WORK INSTRUCTIONS —
Using the records below, quote only the span that opens with the line containing "Coronavirus" and closes with the line containing "potential as delivery", exactly and inclusively.

DATA —
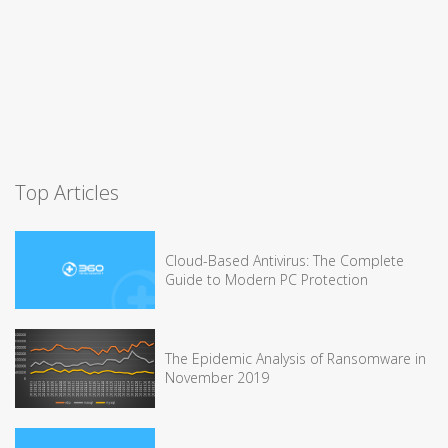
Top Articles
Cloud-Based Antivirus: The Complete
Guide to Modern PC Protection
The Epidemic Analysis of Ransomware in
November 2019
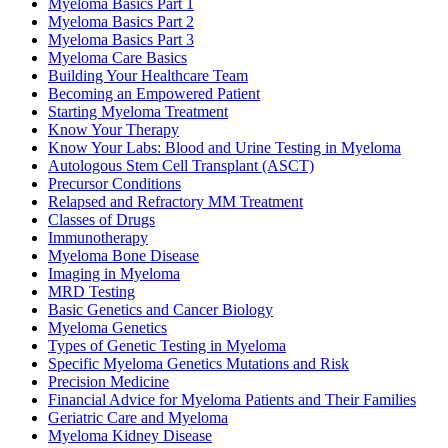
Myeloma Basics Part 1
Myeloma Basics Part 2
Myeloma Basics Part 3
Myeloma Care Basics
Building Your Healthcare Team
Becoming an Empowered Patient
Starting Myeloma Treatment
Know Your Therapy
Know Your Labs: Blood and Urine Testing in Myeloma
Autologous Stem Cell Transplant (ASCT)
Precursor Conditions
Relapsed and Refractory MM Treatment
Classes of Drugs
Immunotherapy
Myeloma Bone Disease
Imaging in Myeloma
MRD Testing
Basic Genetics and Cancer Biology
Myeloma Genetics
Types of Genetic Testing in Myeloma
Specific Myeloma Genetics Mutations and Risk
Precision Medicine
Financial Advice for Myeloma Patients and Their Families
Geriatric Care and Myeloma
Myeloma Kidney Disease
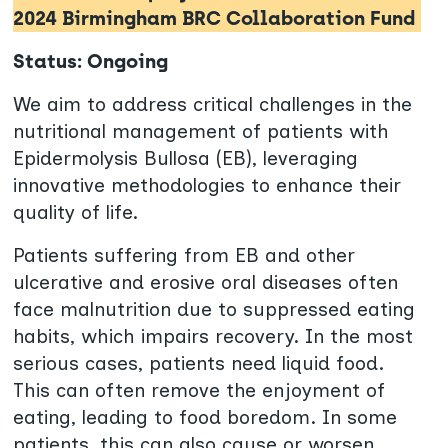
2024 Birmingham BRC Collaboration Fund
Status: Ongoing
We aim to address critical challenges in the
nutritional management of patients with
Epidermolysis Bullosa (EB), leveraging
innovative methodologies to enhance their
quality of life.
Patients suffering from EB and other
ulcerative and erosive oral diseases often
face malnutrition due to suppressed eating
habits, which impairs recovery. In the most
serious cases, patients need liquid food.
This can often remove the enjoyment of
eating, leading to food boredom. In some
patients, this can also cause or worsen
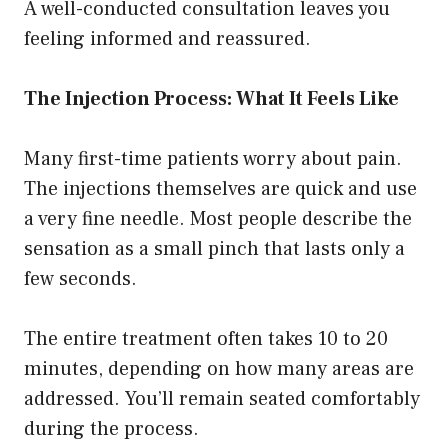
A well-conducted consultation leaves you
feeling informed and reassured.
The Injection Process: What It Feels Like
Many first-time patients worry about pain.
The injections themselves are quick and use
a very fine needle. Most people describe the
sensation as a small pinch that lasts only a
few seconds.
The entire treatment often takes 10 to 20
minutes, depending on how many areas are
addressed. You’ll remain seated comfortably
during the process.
---
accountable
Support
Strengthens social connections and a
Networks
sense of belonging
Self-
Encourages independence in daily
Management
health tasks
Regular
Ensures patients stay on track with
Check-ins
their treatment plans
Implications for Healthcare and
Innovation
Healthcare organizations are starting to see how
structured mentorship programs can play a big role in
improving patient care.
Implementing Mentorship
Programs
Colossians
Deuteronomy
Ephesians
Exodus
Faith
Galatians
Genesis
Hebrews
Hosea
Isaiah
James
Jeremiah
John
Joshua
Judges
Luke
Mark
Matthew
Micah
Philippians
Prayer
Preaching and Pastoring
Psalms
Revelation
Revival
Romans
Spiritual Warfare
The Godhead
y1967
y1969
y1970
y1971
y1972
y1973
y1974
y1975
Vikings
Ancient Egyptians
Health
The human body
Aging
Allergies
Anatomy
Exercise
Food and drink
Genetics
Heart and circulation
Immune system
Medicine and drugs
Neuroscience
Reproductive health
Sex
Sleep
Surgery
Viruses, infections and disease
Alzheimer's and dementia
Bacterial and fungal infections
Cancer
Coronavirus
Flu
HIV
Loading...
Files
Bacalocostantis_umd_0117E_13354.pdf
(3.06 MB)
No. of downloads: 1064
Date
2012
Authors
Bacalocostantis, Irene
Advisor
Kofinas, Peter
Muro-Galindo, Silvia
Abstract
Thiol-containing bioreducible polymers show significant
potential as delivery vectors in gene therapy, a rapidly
* * *
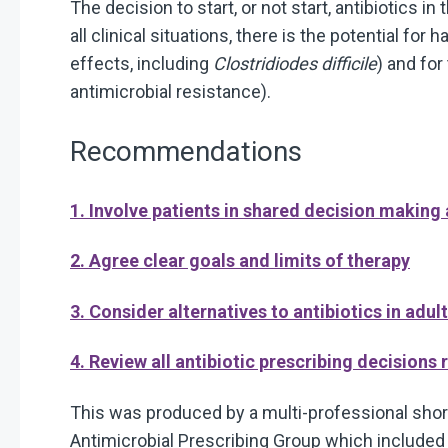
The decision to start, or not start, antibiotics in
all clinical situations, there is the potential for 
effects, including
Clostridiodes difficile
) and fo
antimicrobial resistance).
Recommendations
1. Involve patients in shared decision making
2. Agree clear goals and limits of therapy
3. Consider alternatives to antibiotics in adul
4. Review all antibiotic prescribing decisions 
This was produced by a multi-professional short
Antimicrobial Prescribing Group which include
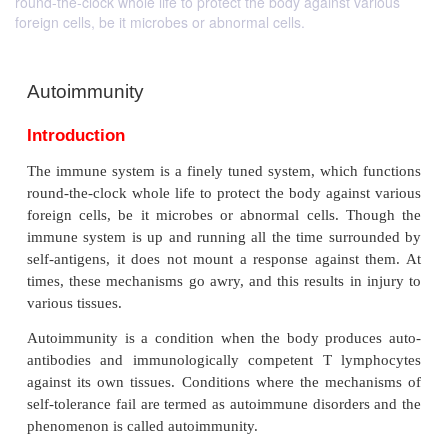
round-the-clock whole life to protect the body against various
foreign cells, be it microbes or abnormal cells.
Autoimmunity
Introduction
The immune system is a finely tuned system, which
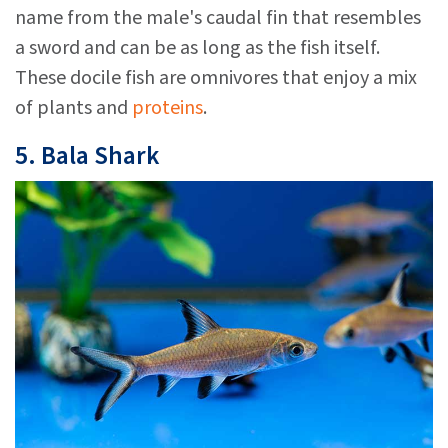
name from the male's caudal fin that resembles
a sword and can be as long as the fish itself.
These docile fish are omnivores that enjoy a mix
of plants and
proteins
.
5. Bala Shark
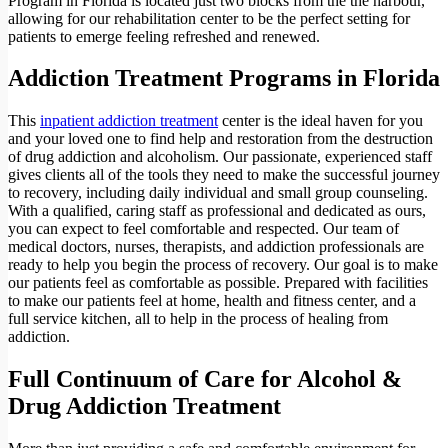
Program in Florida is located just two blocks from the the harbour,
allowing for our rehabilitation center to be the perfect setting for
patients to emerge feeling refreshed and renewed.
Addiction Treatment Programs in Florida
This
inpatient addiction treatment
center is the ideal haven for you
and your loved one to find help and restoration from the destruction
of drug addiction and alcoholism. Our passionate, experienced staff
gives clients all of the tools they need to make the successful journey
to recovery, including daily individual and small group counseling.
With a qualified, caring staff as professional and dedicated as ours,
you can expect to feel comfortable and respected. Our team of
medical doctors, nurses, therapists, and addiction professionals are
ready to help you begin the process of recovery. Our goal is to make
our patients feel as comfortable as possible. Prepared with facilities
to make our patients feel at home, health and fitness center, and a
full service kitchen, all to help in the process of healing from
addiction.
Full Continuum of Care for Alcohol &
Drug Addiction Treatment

ANSWER AREA —
Coronavirus
Flu
HIV
Loading...
Files
Bacalocostantis_umd_0117E_13354.pdf
(3.06 MB)
No. of downloads: 1064
Date
2012
Authors
Bacalocostantis, Irene
Advisor
Kofinas, Peter
Muro-Galindo, Silvia
Abstract
Thiol-containing bioreducible polymers show significant
potential as delivery vectors in gene therapy, a rapidly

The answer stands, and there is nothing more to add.